** SUPPLIED TEXT follows **

I think this implementation is correct, but I'm wondering if there are
any callers of untagged_addr that actually need to preserve kernel
addresses. Are there? (There certainly *were* back when we had set_fs().)

I'm also mildly uneasy about a potential edge case. Naively, one would
expect:

untagged_addr(current->mm, addr) + size ==
untagged_addr(current->mm, addr + size)

at least for an address that is valid enough to be potentially
dereferenced. This isn't true any more for size that overflows into the
tag bit range.

** End of SUPPLIED TEXT **

→ **ACTIVITY LIST**:
(A) Answer from the untagged_addr message:
(i) Which function's callers might need to preserve kernel addresses?
(ii) What did the kernel once have that made such callers certainly exist?
(iii) For what kind of size does the naively expected equality stop holding?
(B) The untagged_addr message gives an equality that one would naively expect to hold. List every distinct expression passed as an argument to untagged_addr in that equality.
The listing is separate material with no connection to the untagged_addr message.

** RECORDED INFORMATION follows **

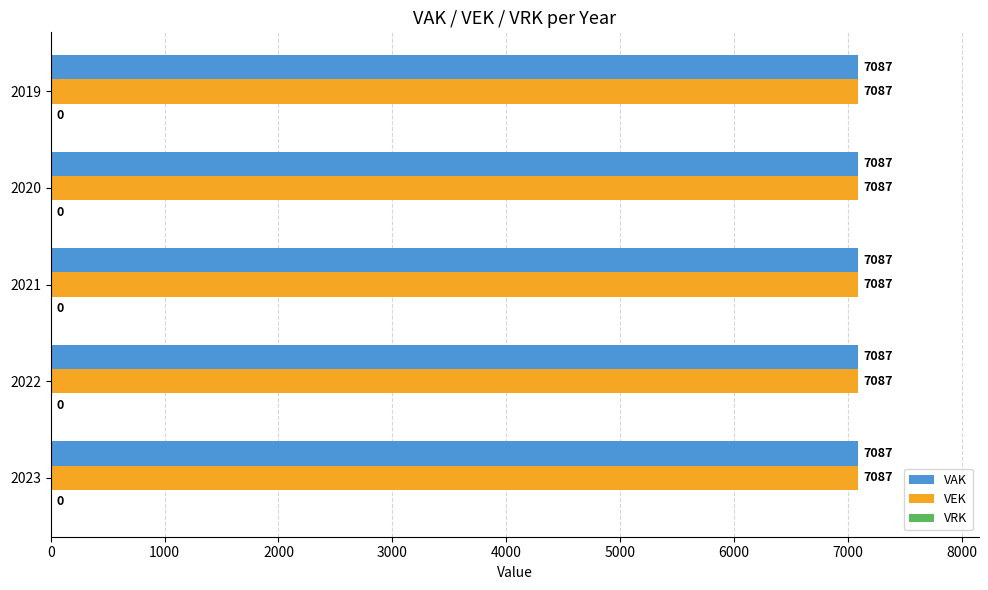

The VEK series shows 4186 at 2019. True or false?

False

** End of RECORDED INFORMATION **

→ **RESULTS OF THE EXERCISE**:
(A)
(i) untagged_addr
(ii) set_fs()
(iii) A size that overflows into the tag bit range

(B) current->mm, addr, addr + size